From the guide on auditing secure pages, list every field it gives for a cookie you provide.

··· Reading text ···

Auditing Secure Pages Paid
If your page requires authentication — a logged-in dashboard, an admin panel, a gated landing page — you can configure xcelera to include credentials when running Lighthouse.
Why you need this
Without authentication, Lighthouse will see your login page (or a redirect) instead of the actual content you want to audit. Authenticated audits let you measure the real user experience for pages behind a login.
Setting up authentication
When creating or editing a page definition, enable Requires Authentication and provide credentials via cookies or custom headers.
Cookies
Provide one or more cookies to inject into the browser session before Lighthouse runs:
- Name — the cookie name (e.g.
session_id) - Value — the cookie value
- Domain — the domain the cookie belongs to (e.g.
example.com) - Path — optional, defaults to
/ - Secure / HttpOnly / SameSite — optional flags to match your cookie configuration
Custom headers
Provide key-value pairs that are sent as HTTP headers with every request during the audit. Useful for API tokens or custom auth headers:
Authorization: Bearer <token>X-Custom-Auth: <value>
Use short-lived tokens or session cookies where possible. This limits the window of exposure if credentials are compromised.
How credentials are handled
xcelera takes credential security seriously:
- Credentials are encrypted before being transmitted to the audit infrastructure
- Audits run on ephemeral machines that are destroyed after each test — no credentials persist after the audit completes
- Credentials are never stored in the database beyond the active audit
See Security best practices for more on how xcelera protects your data.
Providing auth via the API
You can also pass authentication credentials when triggering audits via the API. This is useful for CI/CD pipelines where credentials are managed as secrets:
{
"ref": "admin-dashboard",
"auth": {
"cookies": [
{
"name": "session",
"value": "abc123",
"domain": "example.com"
}
],
"headers": {
"Authorization": "Bearer my-token"
}
}
}See the API Reference for the full request schema.
Make sure your auth credentials are valid before scheduling recurring audits. Failed audits (including those caused by expired credentials) still consume a credit.

··· Data under study ···

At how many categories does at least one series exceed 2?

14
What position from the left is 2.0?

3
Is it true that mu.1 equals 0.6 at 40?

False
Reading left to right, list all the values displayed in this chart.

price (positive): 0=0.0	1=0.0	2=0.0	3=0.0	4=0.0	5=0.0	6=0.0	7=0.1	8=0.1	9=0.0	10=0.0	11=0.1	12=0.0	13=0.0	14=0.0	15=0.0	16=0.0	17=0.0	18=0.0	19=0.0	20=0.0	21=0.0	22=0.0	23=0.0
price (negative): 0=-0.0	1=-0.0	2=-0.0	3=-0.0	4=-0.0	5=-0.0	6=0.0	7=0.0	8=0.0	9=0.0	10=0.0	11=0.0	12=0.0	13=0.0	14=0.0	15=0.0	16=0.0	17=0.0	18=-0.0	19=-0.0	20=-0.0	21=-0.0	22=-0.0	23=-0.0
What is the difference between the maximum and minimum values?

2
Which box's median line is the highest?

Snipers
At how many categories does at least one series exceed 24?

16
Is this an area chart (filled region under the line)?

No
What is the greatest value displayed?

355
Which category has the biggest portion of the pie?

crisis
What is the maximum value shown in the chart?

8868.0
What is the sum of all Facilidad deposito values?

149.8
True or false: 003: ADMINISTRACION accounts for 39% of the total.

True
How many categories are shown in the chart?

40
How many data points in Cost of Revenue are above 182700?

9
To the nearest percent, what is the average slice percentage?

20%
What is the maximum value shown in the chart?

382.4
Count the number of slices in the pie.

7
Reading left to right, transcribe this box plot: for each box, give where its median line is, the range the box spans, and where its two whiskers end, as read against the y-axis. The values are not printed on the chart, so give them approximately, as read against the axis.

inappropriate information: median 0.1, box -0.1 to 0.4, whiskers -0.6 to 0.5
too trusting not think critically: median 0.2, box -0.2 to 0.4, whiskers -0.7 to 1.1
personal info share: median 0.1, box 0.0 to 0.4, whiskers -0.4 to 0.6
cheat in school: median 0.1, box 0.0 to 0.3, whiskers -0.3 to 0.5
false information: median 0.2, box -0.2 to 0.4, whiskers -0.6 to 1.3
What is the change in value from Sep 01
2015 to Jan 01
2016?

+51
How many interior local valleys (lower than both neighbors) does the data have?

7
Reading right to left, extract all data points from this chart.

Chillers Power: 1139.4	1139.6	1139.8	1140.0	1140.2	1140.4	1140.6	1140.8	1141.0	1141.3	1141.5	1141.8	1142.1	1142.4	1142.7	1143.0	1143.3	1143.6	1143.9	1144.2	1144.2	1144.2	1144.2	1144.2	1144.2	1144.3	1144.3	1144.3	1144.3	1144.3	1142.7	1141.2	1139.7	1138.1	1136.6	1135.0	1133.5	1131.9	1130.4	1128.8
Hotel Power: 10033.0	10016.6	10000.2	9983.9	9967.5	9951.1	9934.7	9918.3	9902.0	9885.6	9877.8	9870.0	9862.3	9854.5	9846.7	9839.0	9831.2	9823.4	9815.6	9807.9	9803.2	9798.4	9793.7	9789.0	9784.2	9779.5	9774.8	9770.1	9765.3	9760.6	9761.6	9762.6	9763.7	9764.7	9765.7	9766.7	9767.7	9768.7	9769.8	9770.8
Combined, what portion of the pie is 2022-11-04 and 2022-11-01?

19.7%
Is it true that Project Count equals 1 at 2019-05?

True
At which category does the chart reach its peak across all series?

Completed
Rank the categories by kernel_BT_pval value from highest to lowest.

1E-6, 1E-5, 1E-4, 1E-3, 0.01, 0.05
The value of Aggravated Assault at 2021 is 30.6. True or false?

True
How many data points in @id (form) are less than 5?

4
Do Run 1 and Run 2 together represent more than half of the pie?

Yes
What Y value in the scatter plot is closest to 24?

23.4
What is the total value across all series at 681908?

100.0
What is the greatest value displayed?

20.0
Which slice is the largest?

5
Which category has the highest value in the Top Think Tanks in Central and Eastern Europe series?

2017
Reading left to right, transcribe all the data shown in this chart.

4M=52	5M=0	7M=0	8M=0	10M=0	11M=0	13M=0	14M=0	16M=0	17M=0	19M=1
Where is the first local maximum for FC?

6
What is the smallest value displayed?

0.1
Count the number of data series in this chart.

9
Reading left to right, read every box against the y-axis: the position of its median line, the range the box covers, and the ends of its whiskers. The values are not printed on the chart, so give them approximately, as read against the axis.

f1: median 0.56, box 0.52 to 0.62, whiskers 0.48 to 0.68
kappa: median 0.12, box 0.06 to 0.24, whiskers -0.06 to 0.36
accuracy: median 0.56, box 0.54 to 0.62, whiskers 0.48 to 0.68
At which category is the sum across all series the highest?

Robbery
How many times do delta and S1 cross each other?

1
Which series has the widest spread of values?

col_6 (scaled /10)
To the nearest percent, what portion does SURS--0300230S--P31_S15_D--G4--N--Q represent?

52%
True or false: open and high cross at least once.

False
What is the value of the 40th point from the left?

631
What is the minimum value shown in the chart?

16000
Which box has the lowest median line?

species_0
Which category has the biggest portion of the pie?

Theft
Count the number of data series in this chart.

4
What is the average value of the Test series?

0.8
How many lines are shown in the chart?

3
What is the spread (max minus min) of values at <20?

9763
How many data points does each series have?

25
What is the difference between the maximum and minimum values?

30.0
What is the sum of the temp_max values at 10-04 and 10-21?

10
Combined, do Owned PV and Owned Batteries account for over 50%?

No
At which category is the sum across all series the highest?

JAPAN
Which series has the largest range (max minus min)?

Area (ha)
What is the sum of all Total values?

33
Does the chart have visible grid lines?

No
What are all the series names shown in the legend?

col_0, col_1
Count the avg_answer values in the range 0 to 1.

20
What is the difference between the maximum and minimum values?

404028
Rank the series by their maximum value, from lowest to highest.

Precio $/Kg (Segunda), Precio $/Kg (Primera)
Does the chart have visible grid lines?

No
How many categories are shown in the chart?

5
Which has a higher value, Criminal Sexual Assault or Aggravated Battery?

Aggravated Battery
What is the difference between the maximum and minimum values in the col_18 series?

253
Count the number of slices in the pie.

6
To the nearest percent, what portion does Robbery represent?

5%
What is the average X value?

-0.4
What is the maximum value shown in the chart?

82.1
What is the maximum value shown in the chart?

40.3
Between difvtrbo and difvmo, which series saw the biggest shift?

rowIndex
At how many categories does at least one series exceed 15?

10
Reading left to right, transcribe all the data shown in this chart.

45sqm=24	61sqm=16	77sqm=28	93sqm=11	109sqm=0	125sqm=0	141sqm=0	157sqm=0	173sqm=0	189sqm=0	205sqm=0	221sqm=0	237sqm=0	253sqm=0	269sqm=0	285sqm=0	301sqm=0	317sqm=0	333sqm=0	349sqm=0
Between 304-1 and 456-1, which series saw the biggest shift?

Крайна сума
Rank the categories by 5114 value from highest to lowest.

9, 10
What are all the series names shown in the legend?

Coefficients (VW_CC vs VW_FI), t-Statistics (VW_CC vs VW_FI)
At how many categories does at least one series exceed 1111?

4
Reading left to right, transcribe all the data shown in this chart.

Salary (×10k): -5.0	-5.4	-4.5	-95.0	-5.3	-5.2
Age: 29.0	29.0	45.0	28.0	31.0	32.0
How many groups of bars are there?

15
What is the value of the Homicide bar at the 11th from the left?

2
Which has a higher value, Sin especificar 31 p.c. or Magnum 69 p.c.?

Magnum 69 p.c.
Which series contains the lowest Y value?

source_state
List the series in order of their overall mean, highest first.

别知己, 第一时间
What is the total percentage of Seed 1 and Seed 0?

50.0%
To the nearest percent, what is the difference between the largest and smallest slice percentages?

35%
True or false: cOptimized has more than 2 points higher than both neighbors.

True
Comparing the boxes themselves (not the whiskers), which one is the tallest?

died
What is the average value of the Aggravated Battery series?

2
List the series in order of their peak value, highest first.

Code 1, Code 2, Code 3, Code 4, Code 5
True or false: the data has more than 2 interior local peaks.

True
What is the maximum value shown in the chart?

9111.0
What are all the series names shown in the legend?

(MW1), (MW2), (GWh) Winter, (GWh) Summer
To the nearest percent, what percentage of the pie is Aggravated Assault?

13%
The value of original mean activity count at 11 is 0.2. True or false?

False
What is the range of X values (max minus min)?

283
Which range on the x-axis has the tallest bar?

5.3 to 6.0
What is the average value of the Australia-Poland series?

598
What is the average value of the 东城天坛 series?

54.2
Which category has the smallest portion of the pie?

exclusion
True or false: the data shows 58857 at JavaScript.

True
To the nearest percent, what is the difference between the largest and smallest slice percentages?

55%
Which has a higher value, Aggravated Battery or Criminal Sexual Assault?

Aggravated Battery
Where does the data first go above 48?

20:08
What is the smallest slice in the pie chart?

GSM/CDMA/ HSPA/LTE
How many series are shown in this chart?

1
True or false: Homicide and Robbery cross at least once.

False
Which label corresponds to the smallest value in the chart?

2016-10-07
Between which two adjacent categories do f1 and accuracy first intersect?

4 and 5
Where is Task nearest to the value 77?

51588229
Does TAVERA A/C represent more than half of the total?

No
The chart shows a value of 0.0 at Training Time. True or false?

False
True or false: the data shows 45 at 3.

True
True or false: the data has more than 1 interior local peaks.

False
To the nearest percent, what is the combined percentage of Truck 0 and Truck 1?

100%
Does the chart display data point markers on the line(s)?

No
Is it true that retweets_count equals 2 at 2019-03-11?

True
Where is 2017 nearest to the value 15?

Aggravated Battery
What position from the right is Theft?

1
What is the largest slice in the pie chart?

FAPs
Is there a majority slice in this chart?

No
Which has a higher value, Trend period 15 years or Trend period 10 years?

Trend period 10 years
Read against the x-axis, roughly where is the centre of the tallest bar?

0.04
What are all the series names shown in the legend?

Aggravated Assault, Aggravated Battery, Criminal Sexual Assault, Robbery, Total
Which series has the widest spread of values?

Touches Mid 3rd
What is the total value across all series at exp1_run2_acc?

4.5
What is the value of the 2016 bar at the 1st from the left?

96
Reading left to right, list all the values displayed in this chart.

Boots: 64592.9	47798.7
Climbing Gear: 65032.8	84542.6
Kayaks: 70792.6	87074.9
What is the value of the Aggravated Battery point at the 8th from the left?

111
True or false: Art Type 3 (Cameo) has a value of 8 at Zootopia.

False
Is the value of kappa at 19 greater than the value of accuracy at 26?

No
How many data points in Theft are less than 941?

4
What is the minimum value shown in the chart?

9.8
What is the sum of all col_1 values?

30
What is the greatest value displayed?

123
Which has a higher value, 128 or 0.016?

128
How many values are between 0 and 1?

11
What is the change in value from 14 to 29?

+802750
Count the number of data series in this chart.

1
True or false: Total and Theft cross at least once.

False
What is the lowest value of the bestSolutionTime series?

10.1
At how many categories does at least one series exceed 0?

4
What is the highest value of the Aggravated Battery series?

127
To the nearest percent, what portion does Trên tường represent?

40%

···

• Finished exercise
Name, Value, Domain, Path, and the Secure / HttpOnly / SameSite flags